Neste momento, é o Instagram, claramente. No entanto, o YouTube também é uma rede social que lança muito influenciadores, mas a produção de conteúdos é mais complexa.

 

A transparência é igualmente essencial no sucesso dos influenciadores. Como proteger a vida pessoal e mostrar, em simultâneo, a transparência, a honestidade, a autenticidade que os seguidores querem ver?

Este assunto é sempre complicado de gerir, mas um bom criador de conteúdo consegue proteger a vida pessoal. Partilhar mais ou menos da sua vida pessoal é sempre uma opção de cada um.

 

Qual continua a ser o grande obstáculo para uma expansão ainda maior do Marketing de Influência?
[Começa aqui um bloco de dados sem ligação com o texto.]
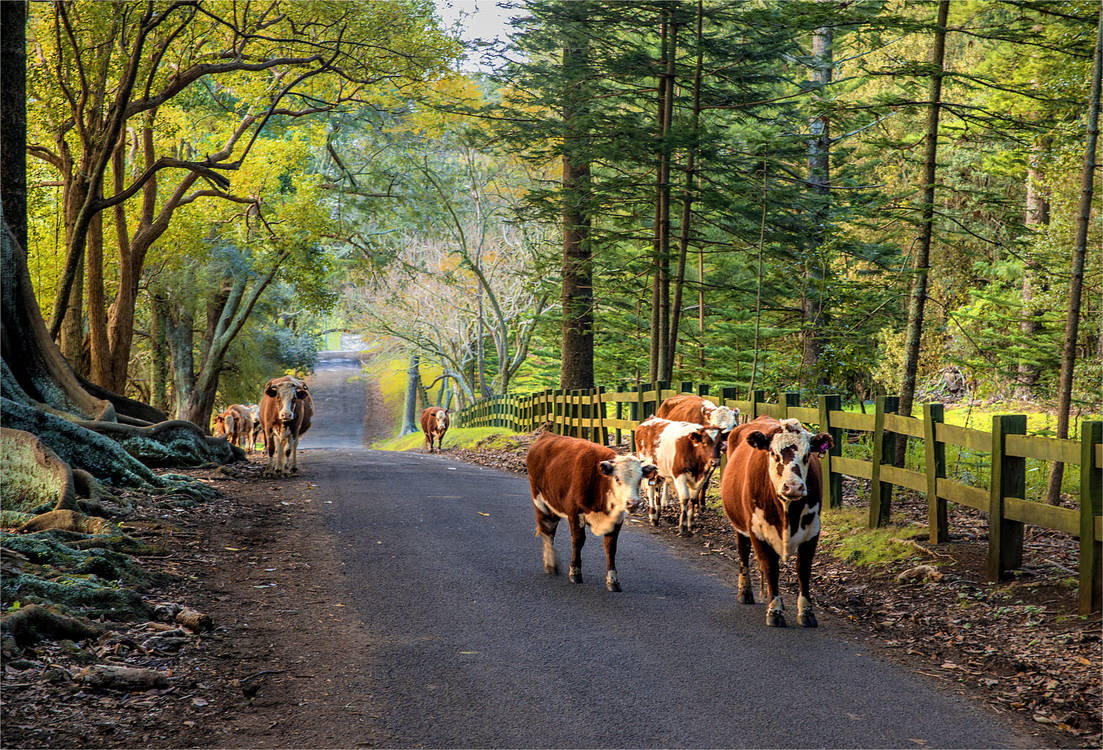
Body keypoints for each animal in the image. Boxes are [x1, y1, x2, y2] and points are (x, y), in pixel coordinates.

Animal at [525, 434, 652, 591]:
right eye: (617, 478)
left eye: (640, 479)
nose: (633, 503)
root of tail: (547, 435)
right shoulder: (575, 513)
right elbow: (578, 541)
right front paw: (575, 573)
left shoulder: (617, 518)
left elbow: (611, 547)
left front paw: (613, 580)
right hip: (540, 501)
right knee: (547, 530)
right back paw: (550, 564)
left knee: (551, 529)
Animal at [719, 416, 829, 626]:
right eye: (773, 453)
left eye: (807, 454)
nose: (793, 486)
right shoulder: (757, 530)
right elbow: (770, 567)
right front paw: (775, 611)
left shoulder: (812, 531)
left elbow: (803, 569)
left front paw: (806, 612)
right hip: (740, 526)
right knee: (743, 552)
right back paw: (745, 592)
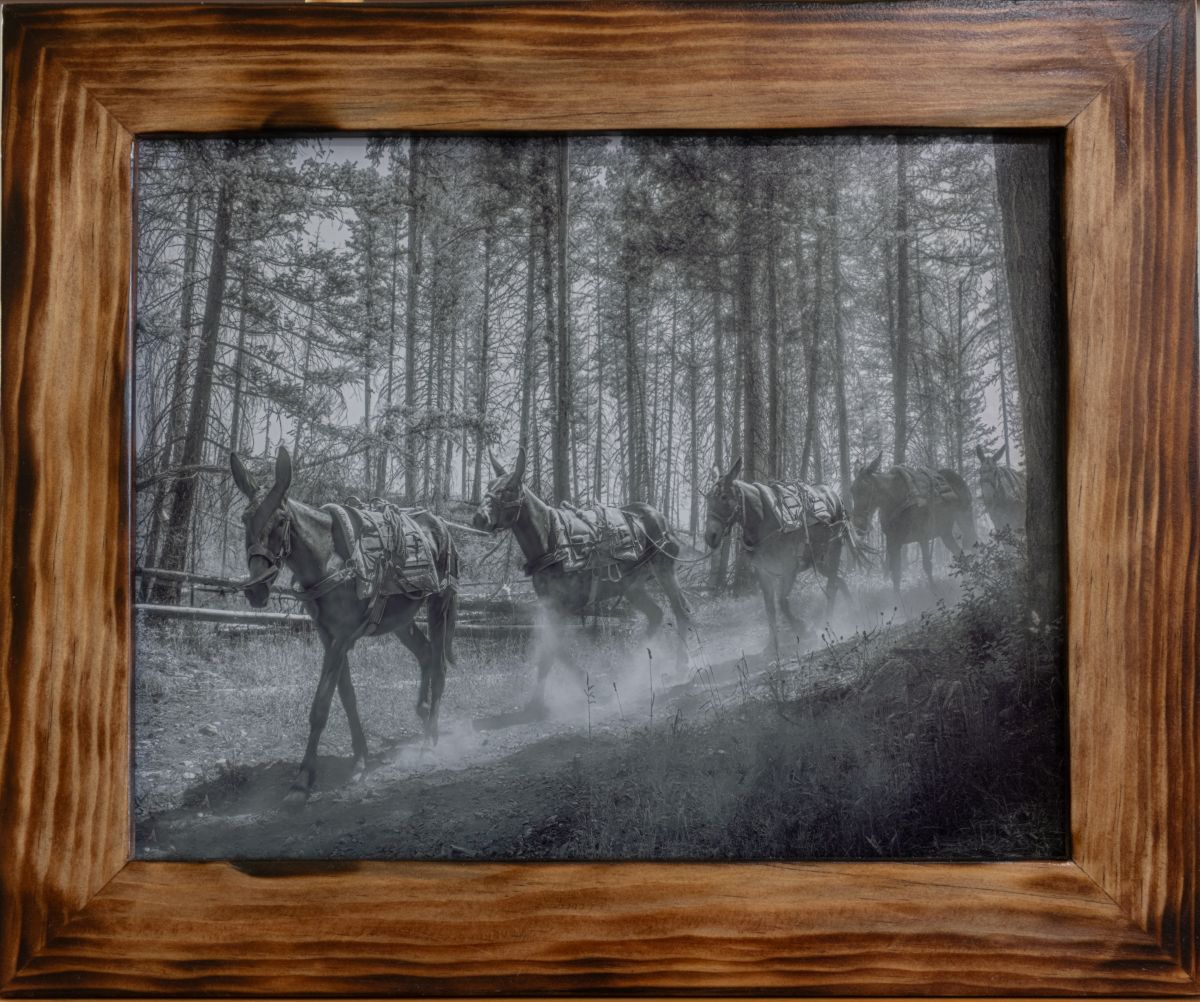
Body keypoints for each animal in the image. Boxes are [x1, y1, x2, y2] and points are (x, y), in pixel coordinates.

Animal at [230, 445, 458, 806]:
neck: (329, 562)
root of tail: (440, 526)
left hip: (440, 606)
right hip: (401, 620)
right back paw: (422, 714)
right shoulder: (330, 637)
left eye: (280, 520)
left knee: (438, 666)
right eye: (244, 519)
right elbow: (347, 696)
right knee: (424, 655)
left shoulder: (342, 639)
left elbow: (321, 705)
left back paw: (429, 740)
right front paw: (360, 758)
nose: (255, 589)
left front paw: (302, 780)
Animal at [471, 448, 693, 709]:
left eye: (508, 489)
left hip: (664, 569)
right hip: (632, 586)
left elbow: (553, 649)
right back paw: (628, 666)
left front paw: (573, 687)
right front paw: (541, 697)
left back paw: (682, 664)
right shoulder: (550, 605)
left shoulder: (567, 605)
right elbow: (551, 650)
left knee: (681, 610)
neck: (550, 541)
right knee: (656, 614)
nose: (479, 517)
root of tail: (660, 517)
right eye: (489, 484)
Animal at [703, 457, 852, 651]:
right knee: (839, 581)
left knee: (831, 586)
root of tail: (835, 496)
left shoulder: (789, 569)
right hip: (819, 561)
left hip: (833, 551)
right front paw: (772, 645)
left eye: (724, 496)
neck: (763, 522)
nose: (710, 536)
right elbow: (770, 608)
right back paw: (852, 608)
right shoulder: (763, 572)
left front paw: (803, 629)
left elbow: (782, 602)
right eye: (707, 497)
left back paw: (829, 623)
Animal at [848, 452, 977, 592]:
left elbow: (927, 566)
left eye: (867, 487)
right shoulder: (893, 541)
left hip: (965, 518)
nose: (859, 524)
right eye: (852, 490)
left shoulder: (923, 536)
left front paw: (935, 593)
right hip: (945, 531)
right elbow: (896, 574)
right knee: (960, 555)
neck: (895, 501)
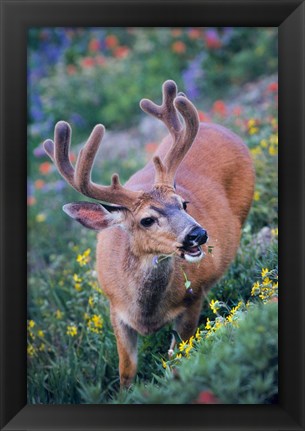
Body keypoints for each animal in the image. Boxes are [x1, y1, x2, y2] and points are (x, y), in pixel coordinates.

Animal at [42, 81, 252, 388]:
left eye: (183, 203)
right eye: (147, 220)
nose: (198, 234)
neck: (147, 313)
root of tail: (218, 127)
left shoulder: (194, 298)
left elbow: (178, 355)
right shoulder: (115, 309)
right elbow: (126, 370)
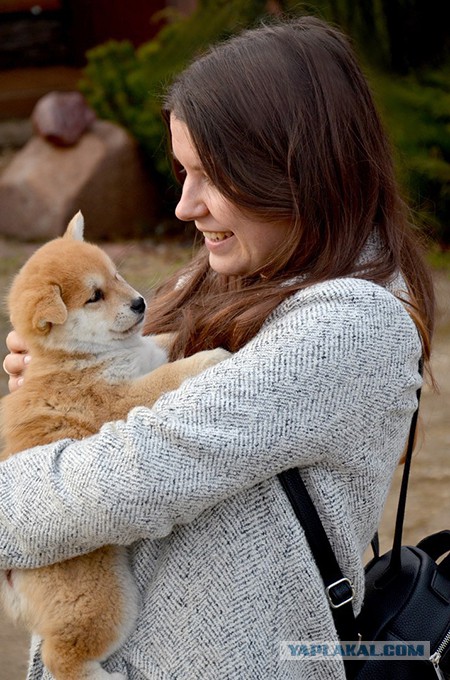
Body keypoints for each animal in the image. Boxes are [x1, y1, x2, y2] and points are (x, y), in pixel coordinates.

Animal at [0, 210, 229, 676]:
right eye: (94, 296)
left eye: (117, 274)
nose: (141, 303)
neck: (80, 357)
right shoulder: (119, 402)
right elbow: (168, 377)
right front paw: (209, 357)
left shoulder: (148, 352)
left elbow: (162, 345)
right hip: (105, 601)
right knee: (62, 658)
No Marketing de Influência, os seguidores e o alcance são métricas importantes, mas não são as únicas. Na realidade, é possível que nem sequer sejam as mais importantes, mas são as mais valorizadas pelas marcas. É óbvio que as marcas olham para o número de seguidores que um influencer tem quando querem determinar o seu raio de influência, mas é preciso ir mais longe. Uma marca deve consultar sempre uma agência de Marketing de Influência para garantir que vai trabalhar com os criadores de conteúdos corretos e, principalmente, que os mesmos conseguem conversão para os objetivos de cada projeto.